• **INPUT**
-- Opening Marker --

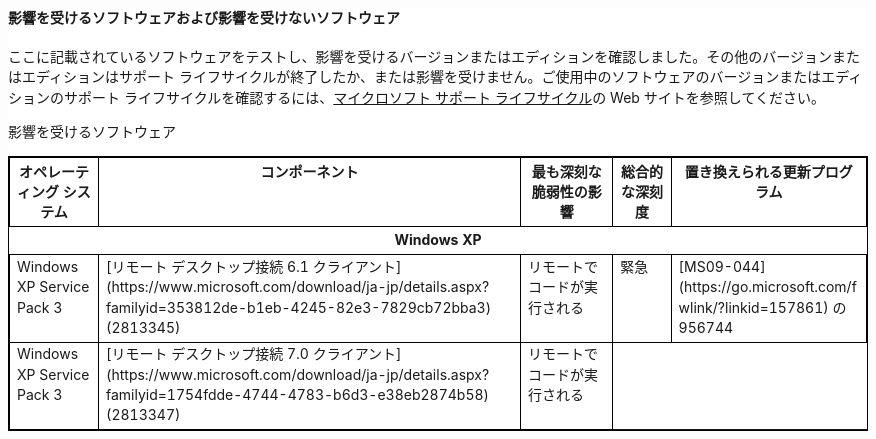 #### 影響を受けるソフトウェアおよび影響を受けないソフトウェア

ここに記載されているソフトウェアをテストし、影響を受けるバージョンまたはエディションを確認しました。その他のバージョンまたはエディションはサポート ライフサイクルが終了したか、または影響を受けません。ご使用中のソフトウェアのバージョンまたはエディションのサポート ライフサイクルを確認するには、[マイクロソフト サポート ライフサイクル](https://go.microsoft.com/fwlink/?linkid=21742)の Web サイトを参照してください。

影響を受けるソフトウェア

 
<p></p>

<table style="border:1px solid black;">
<tr class="thead">
<th style="border:1px solid black;" >
オペレーティング システム
</th>
<th style="border:1px solid black;" >
コンポーネント
</th>
<th style="border:1px solid black;" >
最も深刻な脆弱性の影響
</th>
<th style="border:1px solid black;" >
総合的な深刻度
</th>
<th style="border:1px solid black;" >
置き換えられる更新プログラム
</th>
</tr>
<tr>
<th colspan="5">
Windows XP
</th>
</tr>
<tr>
<td style="border:1px solid black;">
Windows XP Service Pack 3
</td>
<td style="border:1px solid black;">
[リモート デスクトップ接続 6.1 クライアント](https://www.microsoft.com/download/ja-jp/details.aspx?familyid=353812de-b1eb-4245-82e3-7829cb72bba3)  
(2813345)
</td>
<td style="border:1px solid black;">
リモートでコードが実行される
</td>
<td style="border:1px solid black;">
緊急
</td>
<td style="border:1px solid black;">
[MS09-044](https://go.microsoft.com/fwlink/?linkid=157861) の 956744
</td>
</tr>
<tr class="alternateRow">
<td style="border:1px solid black;">
Windows XP Service Pack 3
</td>
<td style="border:1px solid black;">
[リモート デスクトップ接続 7.0 クライアント](https://www.microsoft.com/download/ja-jp/details.aspx?familyid=1754fdde-4744-4783-b6d3-e38eb2874b58)  
(2813347)
</td>
<td style="border:1px solid black;">
リモートでコードが実行される
</td>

-- Closing Marker --

• **ASSIGNED TASK**
No pictures should appear in the copy, and each record above is to be returned exactly.

• **YOUR SOLUTION**
 #### 影響を受けるソフトウェアおよび影響を受けないソフトウェア

ここに記載されているソフトウェアをテストし、影響を受けるバージョンまたはエディションを確認しました。その他のバージョンまたはエディションはサポート ライフサイクルが終了したか、または影響を受けません。ご使用中のソフトウェアのバージョンまたはエディションのサポート ライフサイクルを確認するには、[マイクロソフト サポート ライフサイクル](https://go.microsoft.com/fwlink/?linkid=21742)の Web サイトを参照してください。

影響を受けるソフトウェア

 
<p></p>

<table style="border:1px solid black;">
<tr class="thead">
<th style="border:1px solid black;" >
オペレーティング システム
</th>
<th style="border:1px solid black;" >
コンポーネント
</th>
<th style="border:1px solid black;" >
最も深刻な脆弱性の影響
</th>
<th style="border:1px solid black;" >
総合的な深刻度
</th>
<th style="border:1px solid black;" >
置き換えられる更新プログラム
</th>
</tr>
<tr>
<th colspan="5">
Windows XP
</th>
</tr>
<tr>
<td style="border:1px solid black;">
Windows XP Service Pack 3
</td>
<td style="border:1px solid black;">
[リモート デスクトップ接続 6.1 クライアント](https://www.microsoft.com/download/ja-jp/details.aspx?familyid=353812de-b1eb-4245-82e3-7829cb72bba3)  
(2813345)
</td>
<td style="border:1px solid black;">
リモートでコードが実行される
</td>
<td style="border:1px solid black;">
緊急
</td>
<td style="border:1px solid black;">
[MS09-044](https://go.microsoft.com/fwlink/?linkid=157861) の 956744
</td>
</tr>
<tr class="alternateRow">
<td style="border:1px solid black;">
Windows XP Service Pack 3
</td>
<td style="border:1px solid black;">
[リモート デスクトップ接続 7.0 クライアント](https://www.microsoft.com/download/ja-jp/details.aspx?familyid=1754fdde-4744-4783-b6d3-e38eb2874b58)  
(2813347)
</td>
<td style="border:1px solid black;">
リモートでコードが実行される
</td>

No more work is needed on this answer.